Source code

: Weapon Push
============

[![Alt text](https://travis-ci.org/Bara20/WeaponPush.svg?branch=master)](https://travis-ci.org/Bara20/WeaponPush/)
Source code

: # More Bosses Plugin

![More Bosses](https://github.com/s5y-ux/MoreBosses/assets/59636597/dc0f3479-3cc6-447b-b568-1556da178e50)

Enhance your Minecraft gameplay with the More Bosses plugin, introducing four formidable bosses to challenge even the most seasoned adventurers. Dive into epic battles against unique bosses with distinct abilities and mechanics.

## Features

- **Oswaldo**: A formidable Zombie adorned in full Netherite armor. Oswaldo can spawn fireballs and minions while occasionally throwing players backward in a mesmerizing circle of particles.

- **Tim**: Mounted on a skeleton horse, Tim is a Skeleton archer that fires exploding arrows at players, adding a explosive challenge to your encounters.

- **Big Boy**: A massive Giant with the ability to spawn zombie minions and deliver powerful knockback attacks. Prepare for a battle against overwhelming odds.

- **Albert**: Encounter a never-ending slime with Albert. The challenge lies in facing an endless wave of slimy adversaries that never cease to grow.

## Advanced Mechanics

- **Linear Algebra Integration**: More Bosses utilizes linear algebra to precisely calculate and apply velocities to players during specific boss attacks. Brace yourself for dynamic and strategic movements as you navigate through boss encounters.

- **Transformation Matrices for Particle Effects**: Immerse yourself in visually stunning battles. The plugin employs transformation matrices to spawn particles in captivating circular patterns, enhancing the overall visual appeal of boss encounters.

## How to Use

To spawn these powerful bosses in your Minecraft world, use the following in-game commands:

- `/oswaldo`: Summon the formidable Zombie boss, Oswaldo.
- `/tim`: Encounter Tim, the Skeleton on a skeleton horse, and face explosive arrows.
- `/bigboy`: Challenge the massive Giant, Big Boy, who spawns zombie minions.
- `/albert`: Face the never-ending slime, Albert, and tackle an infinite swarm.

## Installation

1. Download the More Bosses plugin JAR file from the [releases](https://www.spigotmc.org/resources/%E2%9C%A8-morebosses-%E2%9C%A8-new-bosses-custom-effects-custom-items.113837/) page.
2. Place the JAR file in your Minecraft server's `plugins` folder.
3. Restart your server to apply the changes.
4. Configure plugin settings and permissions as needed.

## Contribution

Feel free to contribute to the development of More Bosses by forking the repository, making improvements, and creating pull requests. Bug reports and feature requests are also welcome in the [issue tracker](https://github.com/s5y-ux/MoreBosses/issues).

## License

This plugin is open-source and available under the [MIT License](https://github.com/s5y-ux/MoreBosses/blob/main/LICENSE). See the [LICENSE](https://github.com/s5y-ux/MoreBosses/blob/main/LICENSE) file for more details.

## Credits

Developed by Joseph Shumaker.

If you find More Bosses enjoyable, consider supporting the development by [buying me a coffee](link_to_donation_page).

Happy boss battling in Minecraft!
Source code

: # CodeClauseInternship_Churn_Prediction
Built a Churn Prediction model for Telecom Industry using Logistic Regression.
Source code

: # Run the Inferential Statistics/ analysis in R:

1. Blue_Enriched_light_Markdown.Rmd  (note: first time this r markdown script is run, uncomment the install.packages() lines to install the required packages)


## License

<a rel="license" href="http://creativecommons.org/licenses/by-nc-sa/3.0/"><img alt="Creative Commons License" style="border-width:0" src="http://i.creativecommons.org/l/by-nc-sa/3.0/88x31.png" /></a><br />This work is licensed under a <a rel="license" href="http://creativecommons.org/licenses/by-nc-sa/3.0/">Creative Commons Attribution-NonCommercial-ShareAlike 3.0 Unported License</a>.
---
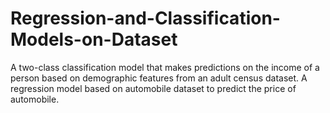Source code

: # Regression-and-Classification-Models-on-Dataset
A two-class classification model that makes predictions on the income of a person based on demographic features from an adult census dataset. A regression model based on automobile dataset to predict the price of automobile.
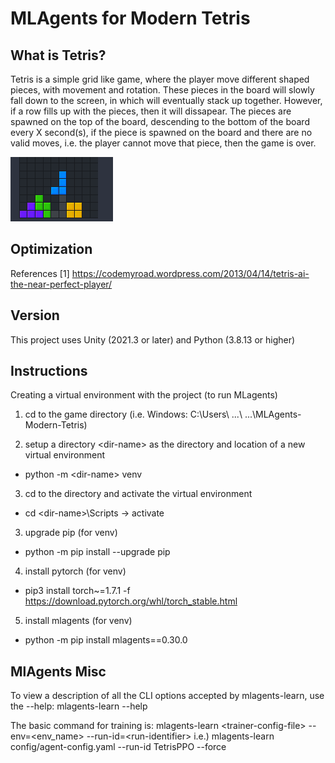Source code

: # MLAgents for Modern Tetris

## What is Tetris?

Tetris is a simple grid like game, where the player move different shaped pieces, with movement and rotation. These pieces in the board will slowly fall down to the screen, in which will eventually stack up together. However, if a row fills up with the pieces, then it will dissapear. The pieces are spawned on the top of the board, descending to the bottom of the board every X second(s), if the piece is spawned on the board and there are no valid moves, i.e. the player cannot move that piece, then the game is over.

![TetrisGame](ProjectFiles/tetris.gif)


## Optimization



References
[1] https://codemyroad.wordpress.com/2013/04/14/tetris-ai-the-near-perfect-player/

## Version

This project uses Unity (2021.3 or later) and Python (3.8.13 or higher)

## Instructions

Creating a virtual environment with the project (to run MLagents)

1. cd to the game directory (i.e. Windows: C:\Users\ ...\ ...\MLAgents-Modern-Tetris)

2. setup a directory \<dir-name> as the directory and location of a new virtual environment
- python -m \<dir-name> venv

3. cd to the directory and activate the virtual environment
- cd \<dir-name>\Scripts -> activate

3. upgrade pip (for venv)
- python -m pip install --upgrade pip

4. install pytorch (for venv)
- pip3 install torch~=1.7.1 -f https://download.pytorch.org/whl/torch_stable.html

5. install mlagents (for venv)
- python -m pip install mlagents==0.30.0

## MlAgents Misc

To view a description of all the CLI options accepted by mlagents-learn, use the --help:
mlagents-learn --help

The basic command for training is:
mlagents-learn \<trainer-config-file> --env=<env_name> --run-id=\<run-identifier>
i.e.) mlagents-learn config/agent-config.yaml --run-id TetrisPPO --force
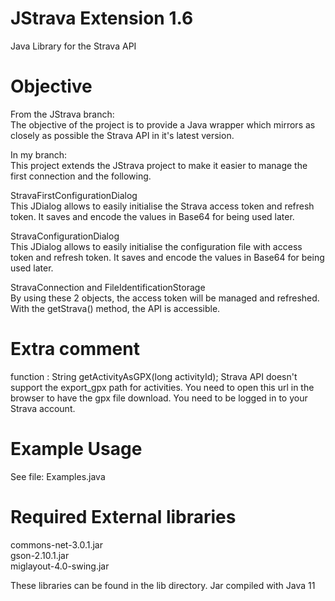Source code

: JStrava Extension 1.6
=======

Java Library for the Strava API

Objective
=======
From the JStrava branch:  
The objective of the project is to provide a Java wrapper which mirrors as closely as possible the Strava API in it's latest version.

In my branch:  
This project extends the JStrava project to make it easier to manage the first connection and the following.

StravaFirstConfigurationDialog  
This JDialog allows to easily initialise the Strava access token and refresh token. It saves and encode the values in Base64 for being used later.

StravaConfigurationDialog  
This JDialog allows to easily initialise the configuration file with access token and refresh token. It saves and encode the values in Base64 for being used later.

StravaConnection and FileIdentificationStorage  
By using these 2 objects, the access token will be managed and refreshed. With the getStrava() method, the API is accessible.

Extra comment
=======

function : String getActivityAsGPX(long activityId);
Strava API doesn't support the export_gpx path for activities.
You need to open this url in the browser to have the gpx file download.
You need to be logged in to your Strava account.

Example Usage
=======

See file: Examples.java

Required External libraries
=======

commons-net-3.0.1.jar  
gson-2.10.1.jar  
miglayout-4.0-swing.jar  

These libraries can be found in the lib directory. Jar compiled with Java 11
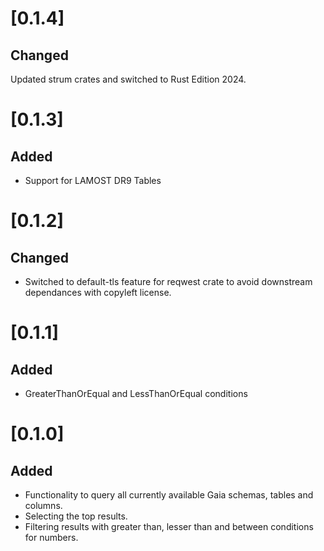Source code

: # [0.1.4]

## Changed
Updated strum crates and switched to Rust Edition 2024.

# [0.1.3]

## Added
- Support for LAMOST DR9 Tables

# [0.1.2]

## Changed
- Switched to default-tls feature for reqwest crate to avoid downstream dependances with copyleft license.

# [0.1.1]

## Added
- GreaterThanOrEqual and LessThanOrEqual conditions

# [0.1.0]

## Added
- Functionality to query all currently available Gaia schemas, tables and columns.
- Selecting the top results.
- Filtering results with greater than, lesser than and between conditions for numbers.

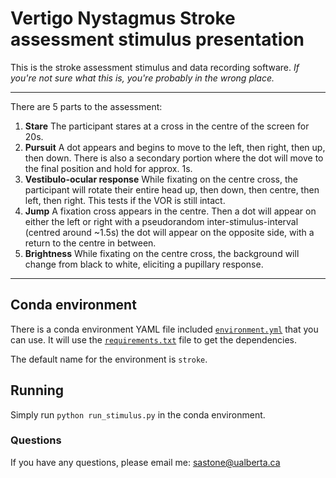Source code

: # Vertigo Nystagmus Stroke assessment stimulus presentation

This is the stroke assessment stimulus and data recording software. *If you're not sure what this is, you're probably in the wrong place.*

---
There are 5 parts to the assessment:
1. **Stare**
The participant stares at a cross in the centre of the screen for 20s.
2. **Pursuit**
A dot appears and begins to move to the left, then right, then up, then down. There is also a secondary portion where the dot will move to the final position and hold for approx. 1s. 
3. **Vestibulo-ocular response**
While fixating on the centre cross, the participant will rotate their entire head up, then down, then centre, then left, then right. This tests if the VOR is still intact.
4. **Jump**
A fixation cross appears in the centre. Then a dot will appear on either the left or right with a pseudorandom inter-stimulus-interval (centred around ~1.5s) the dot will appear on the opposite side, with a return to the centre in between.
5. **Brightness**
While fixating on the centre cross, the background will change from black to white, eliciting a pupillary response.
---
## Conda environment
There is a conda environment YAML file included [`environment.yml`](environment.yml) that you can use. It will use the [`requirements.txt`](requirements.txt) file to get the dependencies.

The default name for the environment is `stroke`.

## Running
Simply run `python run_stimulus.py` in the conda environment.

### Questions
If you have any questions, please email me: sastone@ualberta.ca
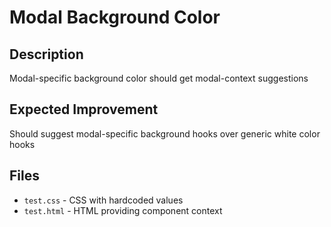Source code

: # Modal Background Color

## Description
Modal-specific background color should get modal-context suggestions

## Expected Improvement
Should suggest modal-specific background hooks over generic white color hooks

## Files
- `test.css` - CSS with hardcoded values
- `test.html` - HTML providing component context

EXERCISE GOAL ▸
Write out everything from the line containing "# More Bosses Plugin" down to the line containing "To spawn these" again. Switch "formidable" to "fearsome" wherever it occurs and leave the rest unchanged.

TASK ANSWER ▸
: # More Bosses Plugin

![More Bosses](https://github.com/s5y-ux/MoreBosses/assets/59636597/dc0f3479-3cc6-447b-b568-1556da178e50)

Enhance your Minecraft gameplay with the More Bosses plugin, introducing four fearsome bosses to challenge even the most seasoned adventurers. Dive into epic battles against unique bosses with distinct abilities and mechanics.

## Features

- **Oswaldo**: A fearsome Zombie adorned in full Netherite armor. Oswaldo can spawn fireballs and minions while occasionally throwing players backward in a mesmerizing circle of particles.

- **Tim**: Mounted on a skeleton horse, Tim is a Skeleton archer that fires exploding arrows at players, adding a explosive challenge to your encounters.

- **Big Boy**: A massive Giant with the ability to spawn zombie minions and deliver powerful knockback attacks. Prepare for a battle against overwhelming odds.

- **Albert**: Encounter a never-ending slime with Albert. The challenge lies in facing an endless wave of slimy adversaries that never cease to grow.

## Advanced Mechanics

- **Linear Algebra Integration**: More Bosses utilizes linear algebra to precisely calculate and apply velocities to players during specific boss attacks. Brace yourself for dynamic and strategic movements as you navigate through boss encounters.

- **Transformation Matrices for Particle Effects**: Immerse yourself in visually stunning battles. The plugin employs transformation matrices to spawn particles in captivating circular patterns, enhancing the overall visual appeal of boss encounters.

## How to Use

To spawn these powerful bosses in your Minecraft world, use the following in-game commands:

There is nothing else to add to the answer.